Dans les commentaires d’actualité qu’elle publie régulièrement dans un quotidien suisse, Marie-Hélène Miauton note qu’on ne peut confondre la mission d’un pape uniquement avec celle d’un chef d’État et que les fidèles tendent à penser que la charge ne saurait être défaite que par Dieu au moment de la mort :
“Les fidèles peuvent donc accepter sa démission en tant que chef d’État mais ils ne peuvent la comprendre en tant que père parce qu’elle s’apparente à un abandon. C’est ainsi que beaucoup de chrétiens se sont retrouvés orphelins au soir du lundi 11 février. On peut craindre que le traumatisme ainsi créé en induise d’autres encore dans une chrétienté déjà exposée à tant de fléaux.” (Le Temps, 15 février 2013)

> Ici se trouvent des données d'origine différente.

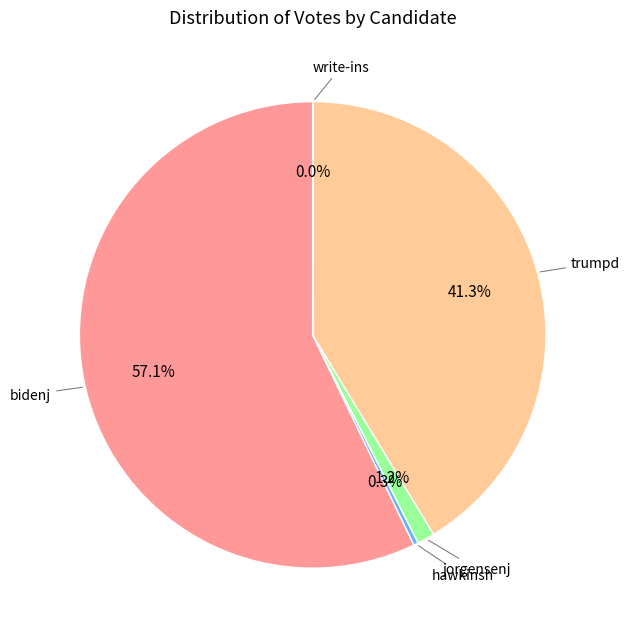

Is there a majority slice in this chart?

Yes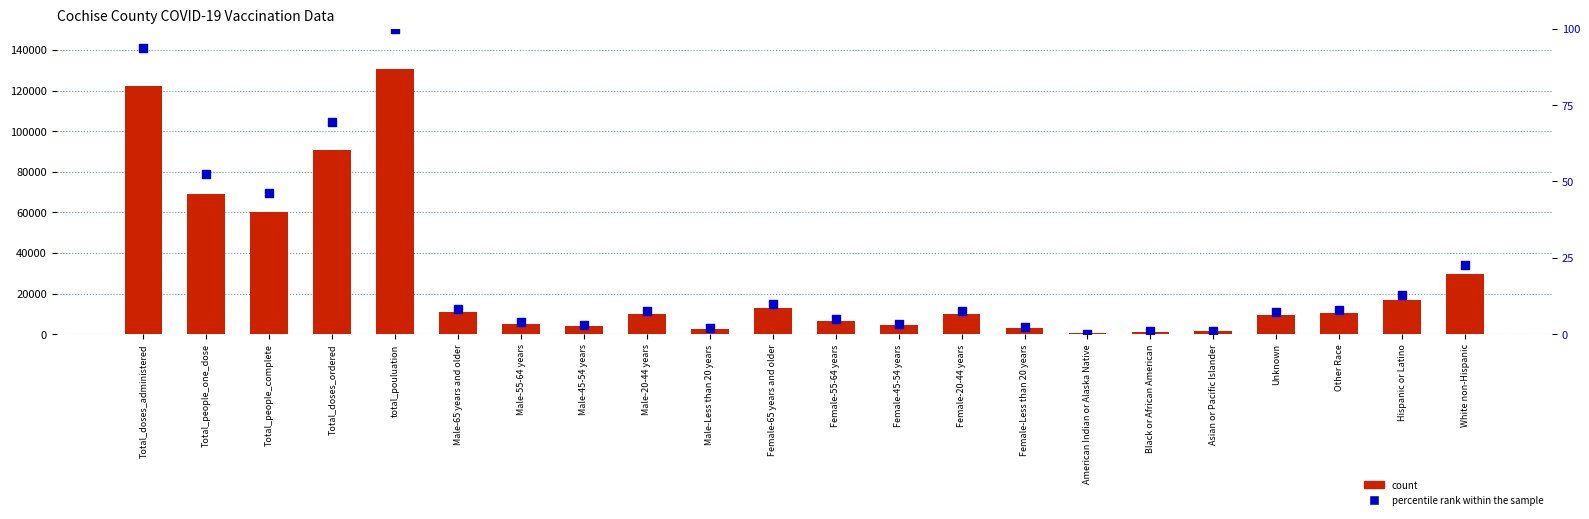

Which series reaches the maximum Y coordinate?

count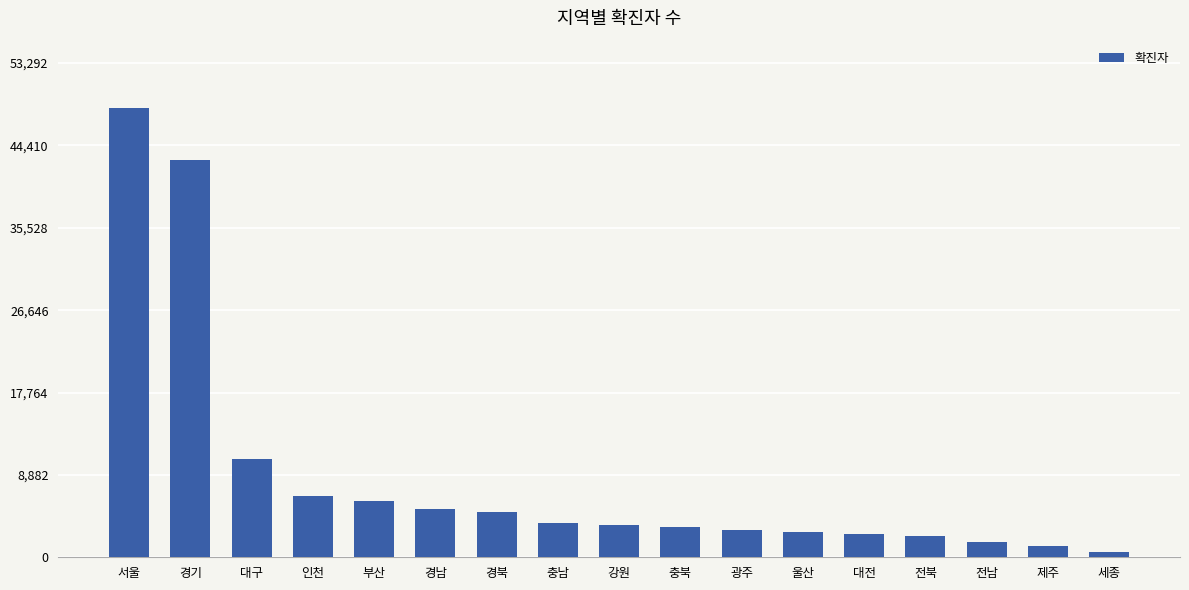

What is the label of the 9th bar from the right?

강원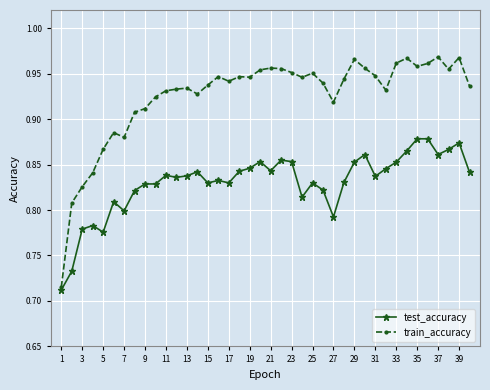

List the series in order of their peak value, lowest first.

test_accuracy, train_accuracy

Correspondant de la Neue Zürcher Zeitung, Nikos Tzermias évoque pour sa part des craintes de “désenchantement du ministère pétrinien” (15 février 2013): certains des prédécesseurs de Benoît XVI avaient songé à l’éventualité d’une renonciation, mais auraient voulu éviter de créer un “dangereux précédent”. Ce n’est pas sans raison que la décision a suscité des sentiments mitigés dans des milieux catholiques conservateurs, rappelle le journaliste, en citant les propos souvent mentionnés du cardinal de Cracovie à propos de Jean-Paul II : “on ne descend pas de la croix” (13 février 2013).
Benoît XVI aurait “conduit une réforme d’une ampleur insoupçonnée, parce qu’elle modifie le mythe de la papauté même”, trônant au dessus d’un monde sans être ébranlée par les turbulences de celui-ci, estime le jésuite Franz-Xaver Hiestand (Zurich): cela marque “une césure jusqu’à présent impensable pour de nombreux catholiques” (Neue Zürcher Zeitung, 19 février 2013).

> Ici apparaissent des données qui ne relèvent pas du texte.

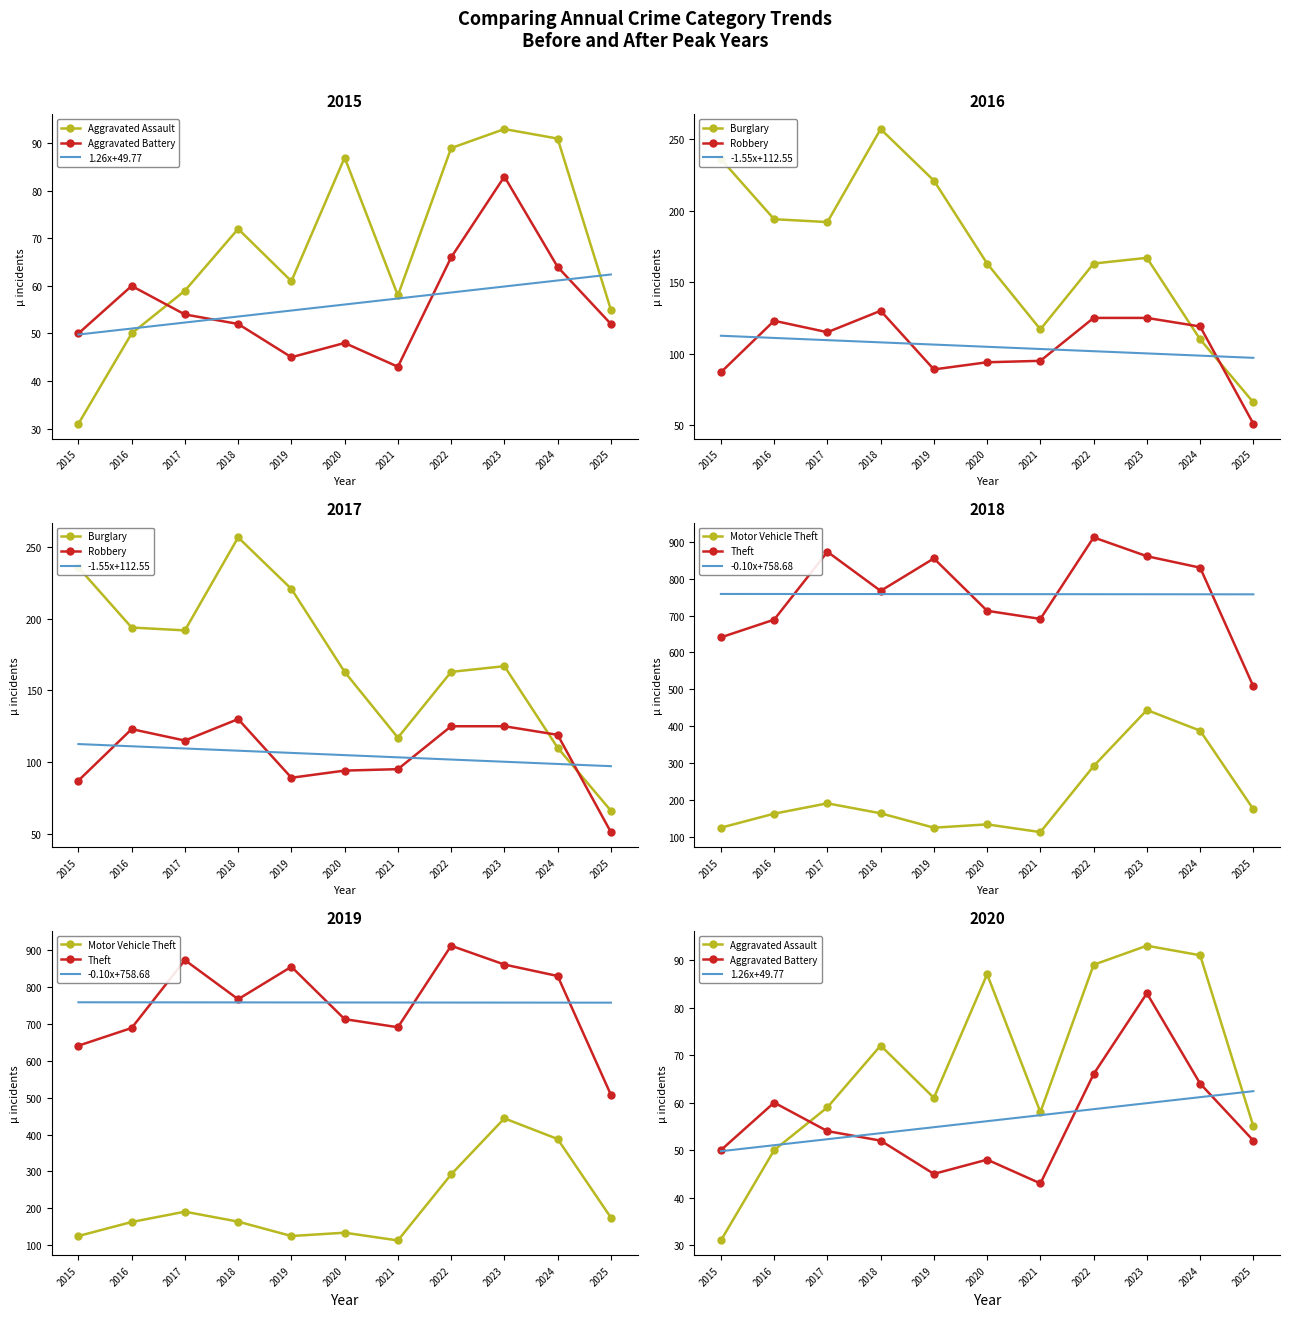

In Burglary, how many points are lower than both neighbors (excluding endpoints)?

2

D’autres n’interprètent pas la démarche comme une désacralisation : ainsi, le philosophe suisse Jacques de Coulon, qui estime que “l’institution papale apparaît comme un gage de stabilité, un point de repère” dans un monde fluctuant, souligne que la papauté ne doit pas être au goût du jour ou “s’aplatir devant l’actualité”, mais que cela ne l’oblige pas à “se figer dans la rigidité” (La Liberté, 21 février 2013).
Ce florilège de réactions illustre le sentiment répandu que quelque chose d’important s’est produit le 11 février 2013 et pourrait marquer un tournant dans le catholicisme contemporain. Si les convictions des uns et des autres teintent les commentaires, et si la décision représente pour les uns un motif d’espoir et pour les autres un sujet de préoccupation, beaucoup de commentaires laissent entendre que la portée de la décision de Benoît XVI va progressivement déployer des effets insoupçonnés pour un regard superficiel.

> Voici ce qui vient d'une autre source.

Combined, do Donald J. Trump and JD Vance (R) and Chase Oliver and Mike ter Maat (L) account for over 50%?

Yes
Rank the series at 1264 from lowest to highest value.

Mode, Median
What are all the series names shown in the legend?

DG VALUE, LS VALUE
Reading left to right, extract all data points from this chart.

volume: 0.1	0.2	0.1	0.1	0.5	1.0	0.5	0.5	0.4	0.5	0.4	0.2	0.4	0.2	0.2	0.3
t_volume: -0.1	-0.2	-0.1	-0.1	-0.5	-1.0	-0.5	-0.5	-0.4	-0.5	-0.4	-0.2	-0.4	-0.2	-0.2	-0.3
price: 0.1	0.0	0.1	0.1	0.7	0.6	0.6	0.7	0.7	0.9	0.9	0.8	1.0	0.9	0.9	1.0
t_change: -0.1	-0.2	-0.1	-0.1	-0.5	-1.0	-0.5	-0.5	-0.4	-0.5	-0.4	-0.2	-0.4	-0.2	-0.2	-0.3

Tout cela révèle surtout à quelle extraordinaire construction de la papauté est parvenu le catholicisme, culminant avec la proclamation de l’infaillibilité pontificale au XIXe siècle et survivant aux transformations qui ont marqué l’Église catholique romaine dans la seconde moitié du XXe siècle. La papauté a su s’adapter à de nouveaux modes de relation avec les fidèles, sans remettre en question le cœur de son statut. Même à une époque où l’autorité — religieuse ou autre — ne jouit plus de la même déférence, un pape “vicaire du Christ” occupe ainsi, dans l’imaginaire catholique, une place qui est bien sûr sans commune mesure avec celle des autres évêques, ou des patriarches dans l’Église orthodoxe (sans même évoquer les responsables de communautés protestantes). Cela transparaît même dans le traitement de l’actualité religieuse par les médias séculiers.
Tant les réactions face à la renonciation de Benoît XVI que les conséquences qu’elle entraînera sont à l’échelle du “mythe pontifical”. Mais n’oublions pas la capacité de la papauté à s’adapter à de nouvelles circonstances : les conséquences des événements de 2013 ne seront pas nécessairement celles que nous pressentons aujourd’hui.